This post is part of our “Crowdsourcing: Wisdom from the Community” feature which contains guest bloggers from the local Edinburgh Startup Community. This post from Gordon Guthrie, CEO of Hypernumbers.
Lets talk about magic. In my opinion one of the most important books for software developers is Magic By Misdirection by Dariel Fitzkee.
A magician does what he does by a combination of technical skill and psychologically controlling the spectator. He has what is known in the trade an attack. When you are trying to build a web experience for a user you need to create precisely such an attack.
You can regard the whole book as an extended essay on a simple journey. An ordinary person walks into a room where there is a magician and sits down and watches for 5 minutes.
Fitzkee then discusses how the magician can get that person on that journey to believe this, or that, and when and how the convincing is done, how to use other people in the room to convince.
This is what we do when we build web products – what Paul Graham calls designing for a stranger with their finger on the back button. How do we stop them from the pressing the back button? How do we control their mind so they do what we want?
I lent this book to a friend of mine. His business is conducting user surveys and his users would, on average, type 5 or 6 words into an input field and he needed to get them to write more – he was getting about a pound a word per user from his customer.
Reading Magic By Misdirection gave him permission to spend a whole day just thinking about that dialog box. By focussing on that box and trying to control the user’s mind he managed to get the average up to over 30 words.

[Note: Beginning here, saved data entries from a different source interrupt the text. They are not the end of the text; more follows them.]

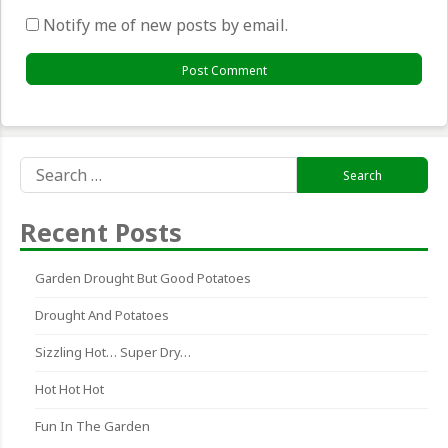
Notify me of new posts by email.
Search
for:
Recent Posts
Garden Drought But Good Potatoes
Drought And Potatoes
Sizzling Hot… Super Dry…
Hot Hot Hot
Fun In The Garden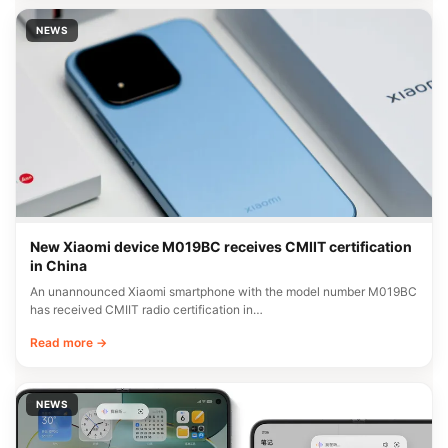
NEWS
New Xiaomi device M019BC receives CMIIT certification
in China
An unannounced Xiaomi smartphone with the model number M019BC
has received CMIIT radio certification in…
Read more →
NEWS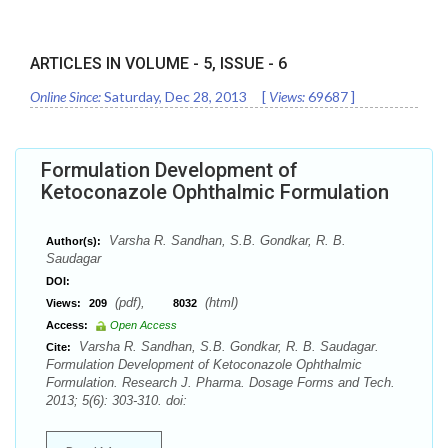
ARTICLES IN VOLUME -
5
, ISSUE -
6
Online Since:
Saturday, Dec 28, 2013
[
Views:
69687
]
Formulation Development of
Ketoconazole Ophthalmic Formulation
Varsha R. Sandhan, S.B. Gondkar, R. B.
Author(s):
Saudagar
DOI:
(pdf),
(html)
Views:
209
8032
Access:
Open Access
Varsha R. Sandhan, S.B. Gondkar, R. B. Saudagar.
Cite:
Formulation Development of Ketoconazole Ophthalmic
Formulation. Research J. Pharma. Dosage Forms and Tech.
2013; 5(6): 303-310. doi: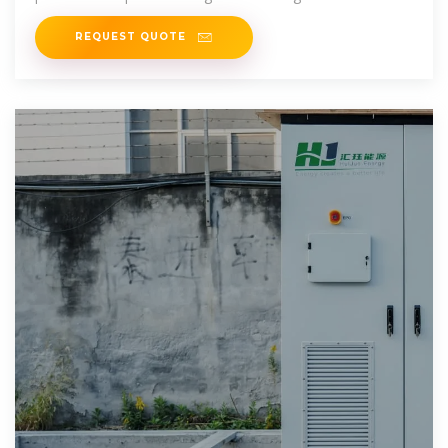
and they''re
REQUEST QUOTE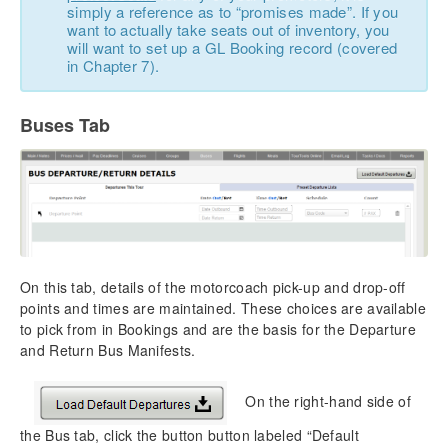
simply a reference as to “promises made”. If you
want to actually take seats out of inventory, you
will want to set up a GL Booking record (covered
in Chapter 7).
Buses Tab
On this tab, details of the motorcoach pick-up and drop-off
points and times are maintained. These choices are available
to pick from in Bookings and are the basis for the Departure
and Return Bus Manifests.
On the right-hand side of
the Bus tab, click the button button labeled “Default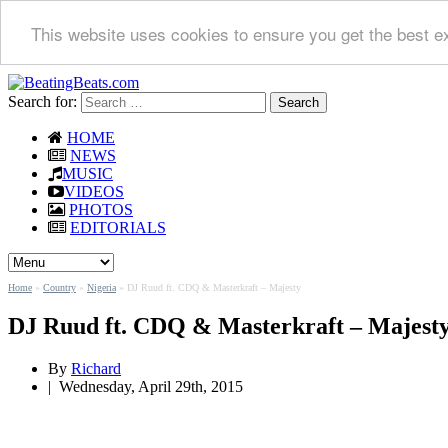
This website uses cookies to ensure you get the best e
Search for:
HOME
NEWS
MUSIC
VIDEOS
PHOTOS
EDITORIALS
Home
»
Country
»
Nigeria
»
DJ Ruud ft. CDQ & Masterkraft – Majesty
DJ Ruud ft. CDQ & Masterkraft – Majest
By
Richard
|
Wednesday, April 29th, 2015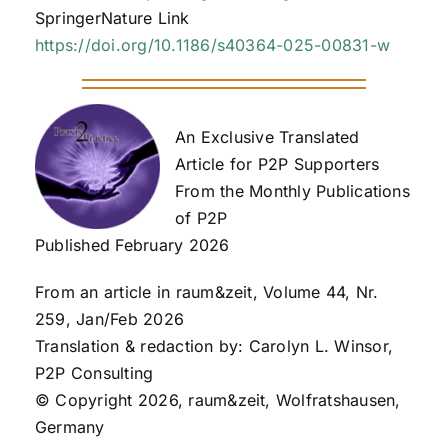
SpringerNature Link
https://doi.org/10.1186/s40364-025-00831-w
An Exclusive Translated
Article for P2P Supporters
From the Monthly Publications
of P2P
Published February 2026
From an article in raum&zeit, Volume 44, Nr.
259, Jan/Feb 2026
Translation & redaction by: Carolyn L. Winsor,
P2P Consulting
© Copyright 2026, raum&zeit, Wolfratshausen,
Germany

He put some suggestions from other people in, their word count grew. He forbade his users to spend more than 5 minutes on it (they were spending less than 5 seconds before) – their fingers flew.
The topic of magic has been a big one for us here at Hypernumbers, as we’ve spent a lot of time on a classic trick—trying to make something big just disappear. In our case, the big thing we were trying to hide was the relative sophistication of our technology.
Our mission is to make web programming easy for non-programmers. We decided a long time ago to use the most widely used programming paradigm as the basis for our work: the spreadsheet. To accomplish this, we spent a huge amount of time trying to make our software interface as identical to Excel as possible.
When we went out to test the product with real users we discovered—to our delight—that although our users were interacting with a new product, the learning curve was easy because they thought they already knew it. Now that’s magic!